Written by Meredith Farley
5/28/2008

Morgan le Fay, by Anthony Frederick Sandys (1829 - 1904), 1864 (Birmingham Art Gallery)

In a funny coincidence, Professor Michael Twomey, Dana Professor of Humanities and Arts at Ithaca College, has unearthed an unknown piece of Arthurian literature, while his former student Steven Hartman ’87 announced that he had discovered a letter written by Henry David Thoreau to Ralph Waldo Emerson.

Professor Twomey discovered a previously unknown text, written as a letter, in which the fictional character Morgan le Fay speaks satirically about Piers Gaveston, the alleged lover of England's King Edward II. The letter was written in the medieval French of England. In the letter, Gaveston tries to jump to the moon but fails. It was meant to be a warning to those in power that hubris could be their downfall. The manuscript was previously catalogued in the British Library in London, and was probably received by the crown as a settlement of debt in the early 17th century. 

"The discovery was accidental," said  Dr. Twomey. "At the moment I'm trying to establish who might have written it, and I've narrowed the possibilities down to the clerks working in the households of the so-called Ordainers -- the powerful earls who banded together to pass the Ordinances of 1311 that limited Edward II's power over them." 

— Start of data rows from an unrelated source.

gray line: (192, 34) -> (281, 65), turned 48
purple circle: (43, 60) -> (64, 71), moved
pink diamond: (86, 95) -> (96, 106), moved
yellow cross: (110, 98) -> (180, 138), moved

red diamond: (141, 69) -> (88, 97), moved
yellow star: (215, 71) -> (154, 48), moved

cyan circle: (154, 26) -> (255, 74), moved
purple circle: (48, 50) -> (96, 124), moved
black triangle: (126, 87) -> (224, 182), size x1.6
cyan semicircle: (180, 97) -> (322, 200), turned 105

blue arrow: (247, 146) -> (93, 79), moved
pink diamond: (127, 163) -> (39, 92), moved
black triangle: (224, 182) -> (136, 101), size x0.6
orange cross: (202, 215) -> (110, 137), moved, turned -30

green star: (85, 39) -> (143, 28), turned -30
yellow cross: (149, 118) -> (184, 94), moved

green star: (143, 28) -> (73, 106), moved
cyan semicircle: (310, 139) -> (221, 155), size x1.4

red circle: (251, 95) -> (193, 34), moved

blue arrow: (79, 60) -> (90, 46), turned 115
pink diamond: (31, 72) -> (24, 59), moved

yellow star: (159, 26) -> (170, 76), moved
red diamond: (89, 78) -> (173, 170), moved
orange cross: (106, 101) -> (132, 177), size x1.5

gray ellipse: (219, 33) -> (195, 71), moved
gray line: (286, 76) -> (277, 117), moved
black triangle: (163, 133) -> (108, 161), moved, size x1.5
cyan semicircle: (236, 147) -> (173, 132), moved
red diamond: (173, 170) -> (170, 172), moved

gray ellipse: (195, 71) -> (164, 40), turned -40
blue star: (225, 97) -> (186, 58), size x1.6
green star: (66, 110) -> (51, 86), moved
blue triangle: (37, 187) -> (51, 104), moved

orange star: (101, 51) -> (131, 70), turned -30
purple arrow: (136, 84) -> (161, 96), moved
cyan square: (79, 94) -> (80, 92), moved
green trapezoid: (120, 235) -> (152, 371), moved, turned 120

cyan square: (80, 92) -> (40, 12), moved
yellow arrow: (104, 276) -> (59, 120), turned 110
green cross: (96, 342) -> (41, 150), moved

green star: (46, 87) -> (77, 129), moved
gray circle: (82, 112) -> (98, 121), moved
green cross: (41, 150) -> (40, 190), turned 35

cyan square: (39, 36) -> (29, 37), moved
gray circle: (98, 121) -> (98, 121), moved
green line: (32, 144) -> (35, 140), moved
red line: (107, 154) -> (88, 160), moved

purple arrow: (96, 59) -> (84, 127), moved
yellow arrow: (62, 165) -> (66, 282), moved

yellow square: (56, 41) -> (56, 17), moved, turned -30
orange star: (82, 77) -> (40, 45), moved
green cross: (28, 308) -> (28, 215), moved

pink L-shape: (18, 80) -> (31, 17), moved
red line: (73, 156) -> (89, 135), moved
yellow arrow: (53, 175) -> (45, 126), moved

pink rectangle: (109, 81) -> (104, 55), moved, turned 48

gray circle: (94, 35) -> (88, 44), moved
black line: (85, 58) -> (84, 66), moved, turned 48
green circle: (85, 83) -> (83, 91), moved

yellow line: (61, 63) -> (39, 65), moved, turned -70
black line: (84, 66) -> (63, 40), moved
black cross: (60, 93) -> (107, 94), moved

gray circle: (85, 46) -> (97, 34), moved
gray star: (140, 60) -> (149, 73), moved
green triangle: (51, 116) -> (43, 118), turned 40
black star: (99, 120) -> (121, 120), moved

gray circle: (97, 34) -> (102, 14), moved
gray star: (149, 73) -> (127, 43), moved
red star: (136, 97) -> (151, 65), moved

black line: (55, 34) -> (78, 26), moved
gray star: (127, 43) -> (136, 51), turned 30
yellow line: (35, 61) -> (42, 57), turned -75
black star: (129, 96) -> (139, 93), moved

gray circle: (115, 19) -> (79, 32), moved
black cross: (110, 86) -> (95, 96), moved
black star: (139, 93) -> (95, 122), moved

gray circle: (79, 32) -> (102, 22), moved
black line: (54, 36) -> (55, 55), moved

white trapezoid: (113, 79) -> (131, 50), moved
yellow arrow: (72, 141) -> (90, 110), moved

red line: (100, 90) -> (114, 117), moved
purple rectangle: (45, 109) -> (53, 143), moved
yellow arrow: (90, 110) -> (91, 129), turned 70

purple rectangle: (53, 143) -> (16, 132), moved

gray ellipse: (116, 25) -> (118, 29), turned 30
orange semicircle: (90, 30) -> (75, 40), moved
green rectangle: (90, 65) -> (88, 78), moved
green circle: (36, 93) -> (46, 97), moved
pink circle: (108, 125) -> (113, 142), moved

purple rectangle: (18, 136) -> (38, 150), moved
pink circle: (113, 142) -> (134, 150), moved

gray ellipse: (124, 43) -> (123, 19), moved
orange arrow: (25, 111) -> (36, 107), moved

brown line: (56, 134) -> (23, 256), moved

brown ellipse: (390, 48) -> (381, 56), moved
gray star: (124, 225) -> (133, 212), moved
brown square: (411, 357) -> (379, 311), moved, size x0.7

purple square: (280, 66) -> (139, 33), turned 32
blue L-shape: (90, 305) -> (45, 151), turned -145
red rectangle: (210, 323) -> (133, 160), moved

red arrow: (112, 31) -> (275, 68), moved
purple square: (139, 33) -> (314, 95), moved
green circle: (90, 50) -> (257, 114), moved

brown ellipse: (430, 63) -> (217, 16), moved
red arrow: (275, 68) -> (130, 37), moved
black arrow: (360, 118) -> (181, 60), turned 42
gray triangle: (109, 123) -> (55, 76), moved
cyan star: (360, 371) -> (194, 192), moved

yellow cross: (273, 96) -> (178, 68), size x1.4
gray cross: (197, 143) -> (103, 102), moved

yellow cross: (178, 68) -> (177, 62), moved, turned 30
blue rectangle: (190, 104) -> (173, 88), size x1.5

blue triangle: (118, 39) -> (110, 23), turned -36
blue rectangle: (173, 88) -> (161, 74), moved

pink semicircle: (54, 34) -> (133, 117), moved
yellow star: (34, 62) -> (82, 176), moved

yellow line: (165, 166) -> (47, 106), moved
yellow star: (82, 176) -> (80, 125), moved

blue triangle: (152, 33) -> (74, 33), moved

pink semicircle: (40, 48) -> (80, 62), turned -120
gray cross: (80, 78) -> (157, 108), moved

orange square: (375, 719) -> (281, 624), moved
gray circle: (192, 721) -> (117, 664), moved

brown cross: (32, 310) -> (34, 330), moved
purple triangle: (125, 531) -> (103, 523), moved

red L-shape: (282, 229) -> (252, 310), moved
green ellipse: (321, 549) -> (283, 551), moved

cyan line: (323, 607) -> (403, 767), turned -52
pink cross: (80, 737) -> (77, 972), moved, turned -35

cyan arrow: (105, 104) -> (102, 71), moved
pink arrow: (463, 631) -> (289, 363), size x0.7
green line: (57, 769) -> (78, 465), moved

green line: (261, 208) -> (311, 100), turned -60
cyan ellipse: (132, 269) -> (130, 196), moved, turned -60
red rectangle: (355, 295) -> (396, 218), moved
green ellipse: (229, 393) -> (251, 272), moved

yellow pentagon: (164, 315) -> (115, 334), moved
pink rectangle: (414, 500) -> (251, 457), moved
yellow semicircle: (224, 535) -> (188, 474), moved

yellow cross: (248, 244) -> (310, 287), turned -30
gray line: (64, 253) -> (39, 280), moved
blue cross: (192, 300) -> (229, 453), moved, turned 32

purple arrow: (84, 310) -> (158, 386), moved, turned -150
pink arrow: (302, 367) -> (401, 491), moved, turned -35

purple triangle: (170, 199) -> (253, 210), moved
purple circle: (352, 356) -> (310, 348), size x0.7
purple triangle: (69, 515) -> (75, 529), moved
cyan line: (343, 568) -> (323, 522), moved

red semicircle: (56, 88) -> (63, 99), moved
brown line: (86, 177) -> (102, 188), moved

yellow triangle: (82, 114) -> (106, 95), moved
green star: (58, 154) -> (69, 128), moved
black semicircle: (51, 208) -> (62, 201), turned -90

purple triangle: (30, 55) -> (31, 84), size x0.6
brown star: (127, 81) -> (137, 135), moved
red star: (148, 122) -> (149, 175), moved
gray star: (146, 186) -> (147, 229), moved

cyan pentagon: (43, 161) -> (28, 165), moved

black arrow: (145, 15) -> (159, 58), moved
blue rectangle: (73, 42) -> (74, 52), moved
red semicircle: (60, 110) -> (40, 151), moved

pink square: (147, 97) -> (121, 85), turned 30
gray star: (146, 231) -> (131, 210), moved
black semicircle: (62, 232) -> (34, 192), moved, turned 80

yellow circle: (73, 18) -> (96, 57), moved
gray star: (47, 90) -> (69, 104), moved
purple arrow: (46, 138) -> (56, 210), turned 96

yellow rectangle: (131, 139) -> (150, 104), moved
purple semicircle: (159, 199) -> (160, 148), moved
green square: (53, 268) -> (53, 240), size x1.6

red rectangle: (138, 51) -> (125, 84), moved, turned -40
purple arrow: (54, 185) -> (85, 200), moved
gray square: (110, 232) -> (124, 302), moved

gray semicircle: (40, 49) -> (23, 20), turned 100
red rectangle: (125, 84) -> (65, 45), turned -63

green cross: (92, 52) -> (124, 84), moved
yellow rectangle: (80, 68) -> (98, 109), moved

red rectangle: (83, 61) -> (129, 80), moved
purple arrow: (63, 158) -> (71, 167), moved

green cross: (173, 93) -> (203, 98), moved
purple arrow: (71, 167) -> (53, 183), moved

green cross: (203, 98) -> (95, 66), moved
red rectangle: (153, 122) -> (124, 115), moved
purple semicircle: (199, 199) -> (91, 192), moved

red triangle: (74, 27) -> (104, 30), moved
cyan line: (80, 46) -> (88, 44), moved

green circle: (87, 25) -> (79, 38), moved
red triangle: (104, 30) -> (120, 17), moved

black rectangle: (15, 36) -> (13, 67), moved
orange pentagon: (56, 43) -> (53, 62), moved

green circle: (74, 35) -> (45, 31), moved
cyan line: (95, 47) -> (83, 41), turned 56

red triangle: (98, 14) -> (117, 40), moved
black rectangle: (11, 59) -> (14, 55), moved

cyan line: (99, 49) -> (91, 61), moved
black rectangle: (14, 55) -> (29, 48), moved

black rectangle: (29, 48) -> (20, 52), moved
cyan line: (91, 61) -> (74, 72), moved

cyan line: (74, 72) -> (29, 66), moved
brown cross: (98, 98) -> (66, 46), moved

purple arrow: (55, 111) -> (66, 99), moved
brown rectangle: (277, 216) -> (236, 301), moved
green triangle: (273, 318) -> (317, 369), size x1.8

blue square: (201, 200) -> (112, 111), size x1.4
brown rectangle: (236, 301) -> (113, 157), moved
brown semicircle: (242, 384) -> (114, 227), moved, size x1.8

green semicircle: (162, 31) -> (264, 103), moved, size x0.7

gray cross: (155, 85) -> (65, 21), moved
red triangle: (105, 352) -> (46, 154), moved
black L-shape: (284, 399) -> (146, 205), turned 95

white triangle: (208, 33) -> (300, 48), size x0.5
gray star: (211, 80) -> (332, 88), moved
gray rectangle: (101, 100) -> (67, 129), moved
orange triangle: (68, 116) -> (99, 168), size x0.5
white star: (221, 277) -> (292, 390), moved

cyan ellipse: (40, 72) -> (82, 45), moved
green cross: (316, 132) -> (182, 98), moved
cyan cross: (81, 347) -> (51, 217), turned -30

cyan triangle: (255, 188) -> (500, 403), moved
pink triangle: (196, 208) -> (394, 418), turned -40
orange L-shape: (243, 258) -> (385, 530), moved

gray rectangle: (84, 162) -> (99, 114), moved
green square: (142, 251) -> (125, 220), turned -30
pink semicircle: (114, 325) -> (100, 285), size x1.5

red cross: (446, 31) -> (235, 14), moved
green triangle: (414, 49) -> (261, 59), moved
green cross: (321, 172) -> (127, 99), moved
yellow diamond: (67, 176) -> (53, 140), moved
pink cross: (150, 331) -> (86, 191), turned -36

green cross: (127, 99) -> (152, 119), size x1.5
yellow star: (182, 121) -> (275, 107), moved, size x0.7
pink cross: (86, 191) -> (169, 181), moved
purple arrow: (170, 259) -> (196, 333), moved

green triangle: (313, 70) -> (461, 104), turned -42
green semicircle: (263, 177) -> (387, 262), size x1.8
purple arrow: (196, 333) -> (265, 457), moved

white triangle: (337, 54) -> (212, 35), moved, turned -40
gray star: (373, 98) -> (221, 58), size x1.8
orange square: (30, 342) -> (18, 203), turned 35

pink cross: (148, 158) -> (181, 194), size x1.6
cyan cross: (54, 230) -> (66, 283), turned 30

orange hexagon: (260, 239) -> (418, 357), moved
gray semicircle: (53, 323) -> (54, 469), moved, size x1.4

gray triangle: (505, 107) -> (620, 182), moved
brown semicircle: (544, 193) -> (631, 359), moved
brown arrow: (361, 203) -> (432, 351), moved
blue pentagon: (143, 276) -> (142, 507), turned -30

The letter will be published in the journal Arthurian Literature

Hartman’s discovery of the Thoreau letter, which was previously thought to be destroyed, was made in the National Library of Sweden. It is the only Thoreau letter that can now be found in a special collection outside of the United States. Hartman discovered it in a volume of Thoreau's writings owned by the library. Written when Thoreau was living in Staten Island, New York, the letter is to fellow transcendentalist Ralph Waldo Emerson and discusses Thoreau's feelings about life in New York in the 1840s.